One way to prevent a Legionella infestation is to regularly flush water pipes and replace the water in the pipes to minimize germ and pathogen hazards.
When do legionella develop in the shower?
Legionella can develop in the shower if the shower head and the water pipe have not been used for a long time. In this case, biofilms can form on which germs such as Legionella can grow. When the water is then turned on again, the germs can be released in the form of aerosols and inhaled, which can lead to infections.
To minimize the risk of legionella in the shower, the shower head should be cleaned and descaled regularly. If legionella infestation is suspected, it may also be advisable to temporarily use a legionella filter or to impose a shower ban until the problem has been corrected.
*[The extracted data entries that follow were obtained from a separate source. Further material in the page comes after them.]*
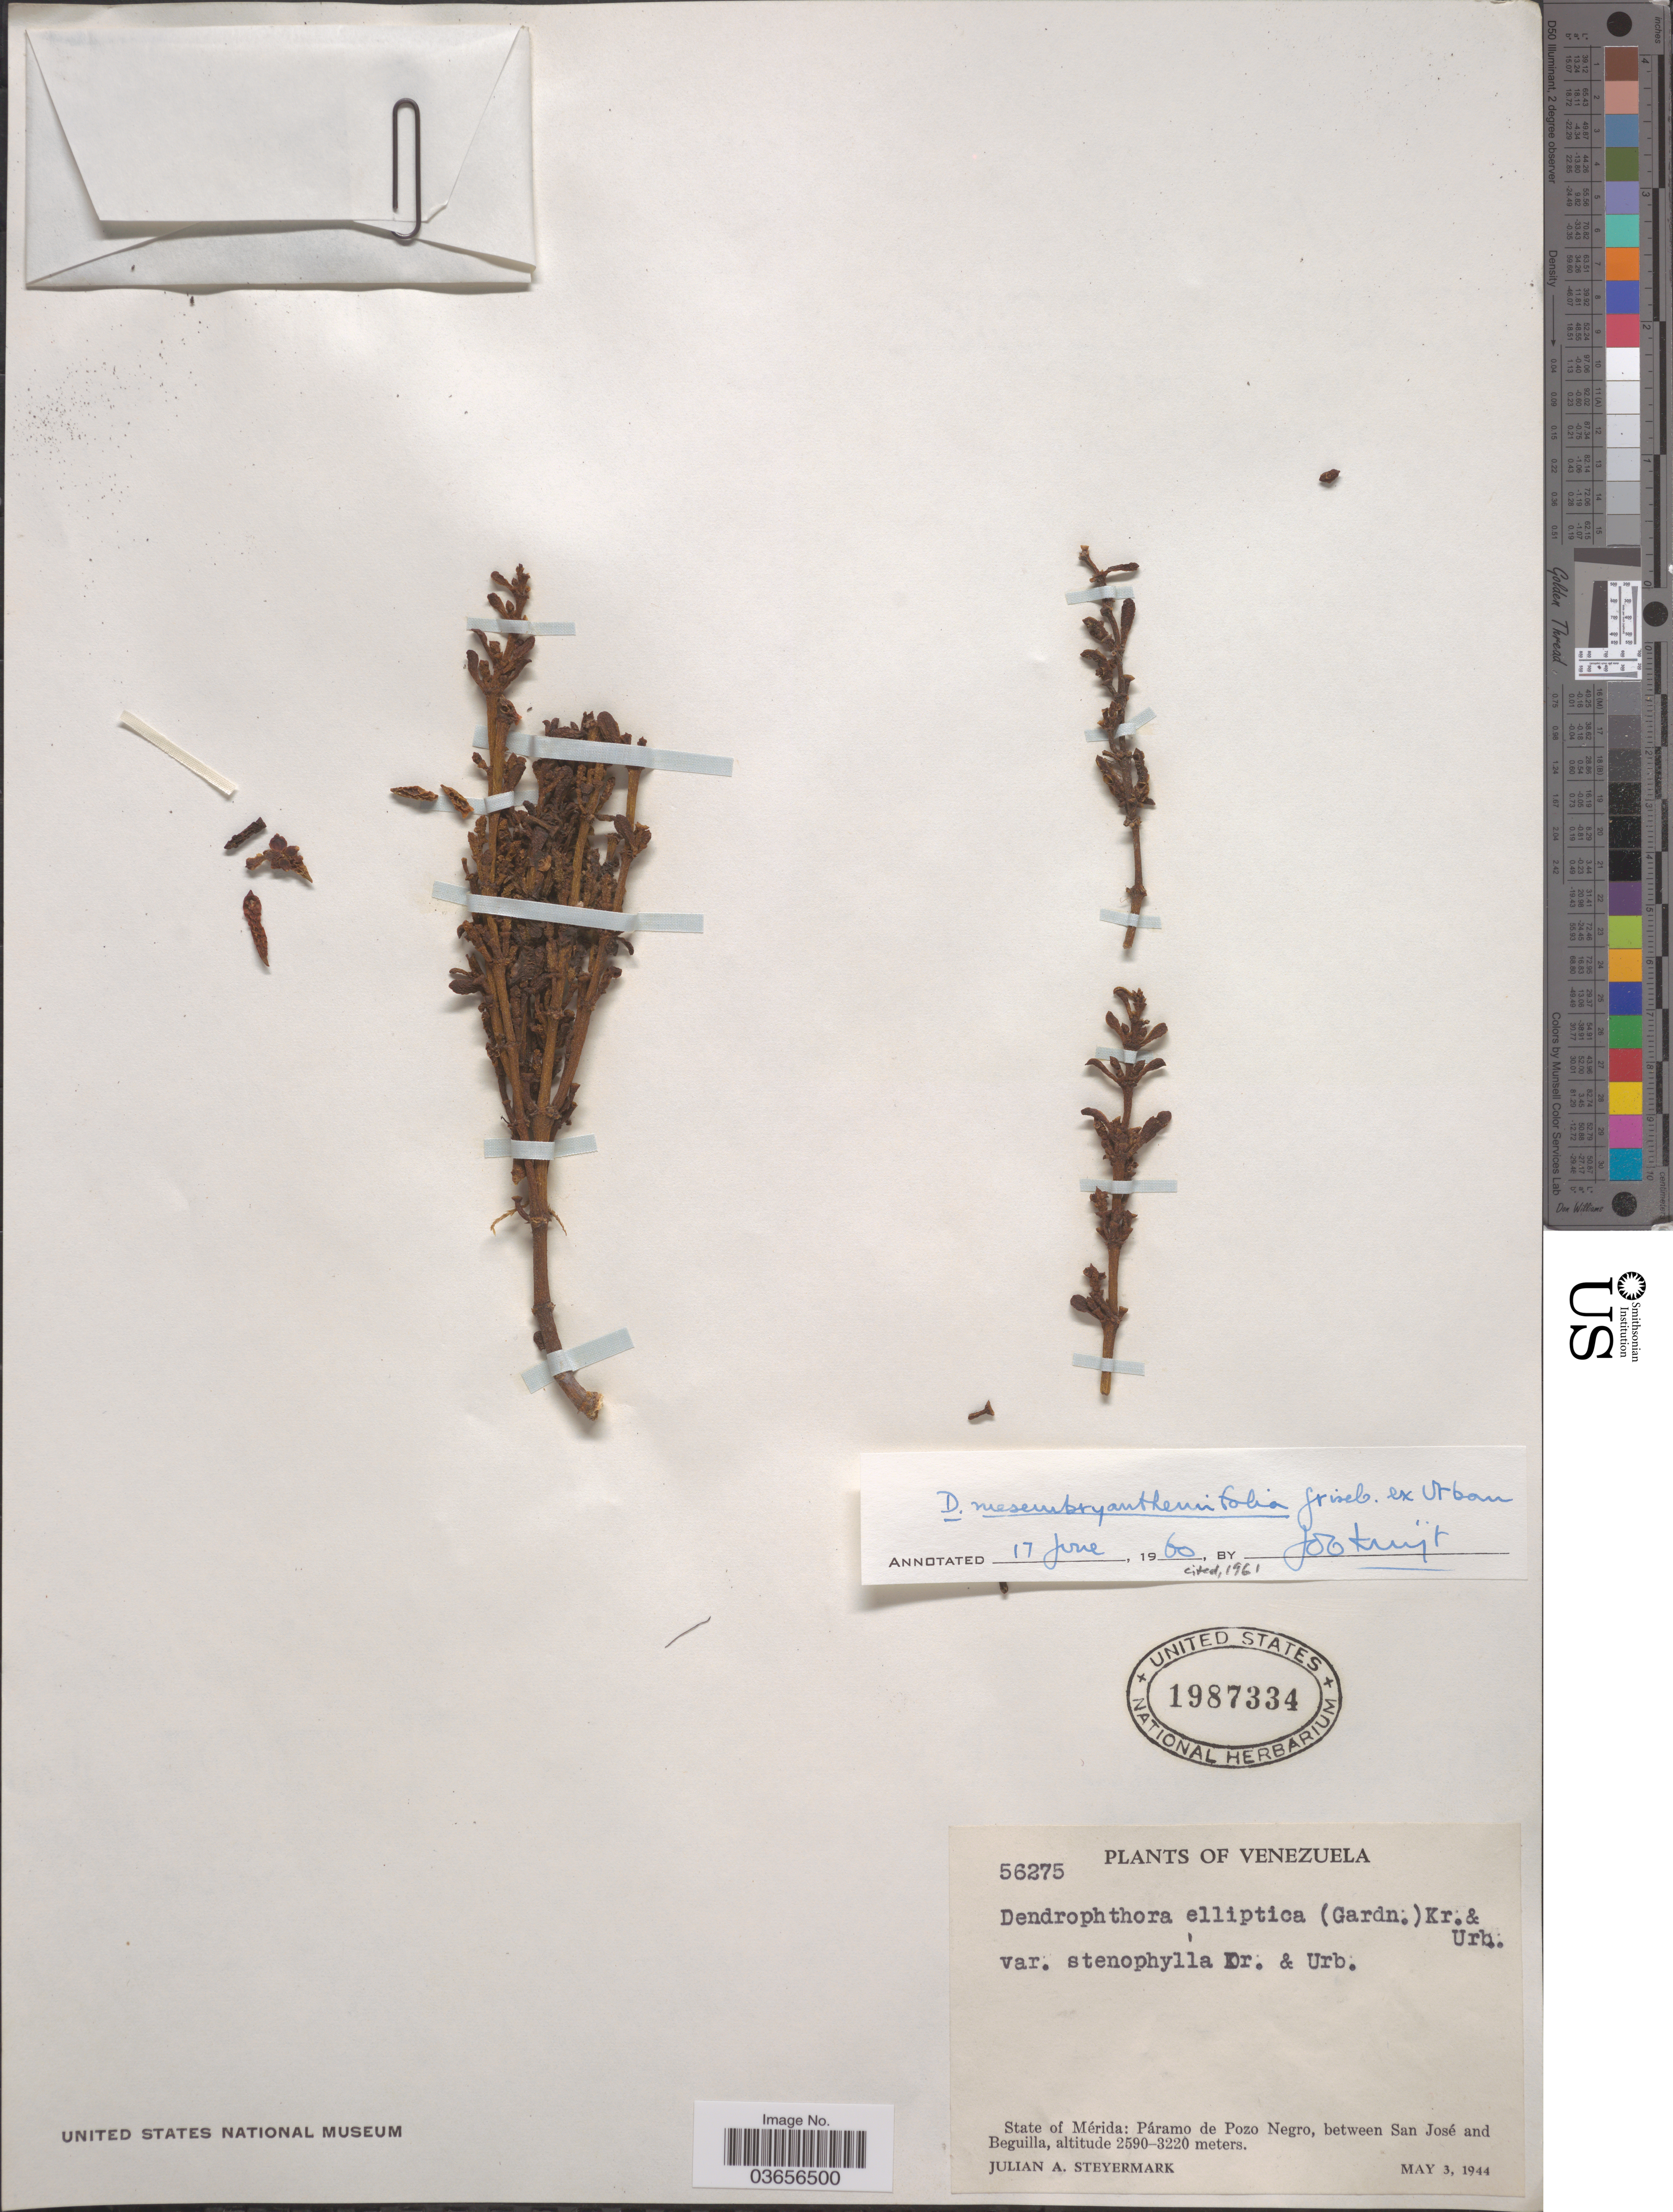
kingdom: Plantae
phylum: Tracheophyta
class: Magnoliopsida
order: Santalales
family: Viscaceae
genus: Dendrophthora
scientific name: Dendrophthora mesembryanthemifolia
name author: Griseb. ex Urb.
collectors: J. Steyermark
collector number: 56275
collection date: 1944-05-03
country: Venezuela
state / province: Mérida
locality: Páramo de Pozo Negro, between San José and Beguilla.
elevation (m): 2590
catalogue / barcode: US 1987334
Conclusion: It is better to prevent an infection than to cure it
Legionella disease can be very unpleasant and in some cases life-threatening. Since an infection is often accompanied by non-specific symptoms and is difficult to diagnose, it is all the more important to take preventive measures.
Particular attention should be paid to cleaning and descaling faucets and shower heads, as well as increasing the hot water temperature to at least 60 degrees Celsius. Regular flushing of water lines and replacement of standing water can also help minimize the growth of germs in the lines.
An infection with Legionella can not only lead to health complaints, but also impair concentration and productivity. Therefore, it is better to take preventive measures than to have to deal with illness-related consequences later.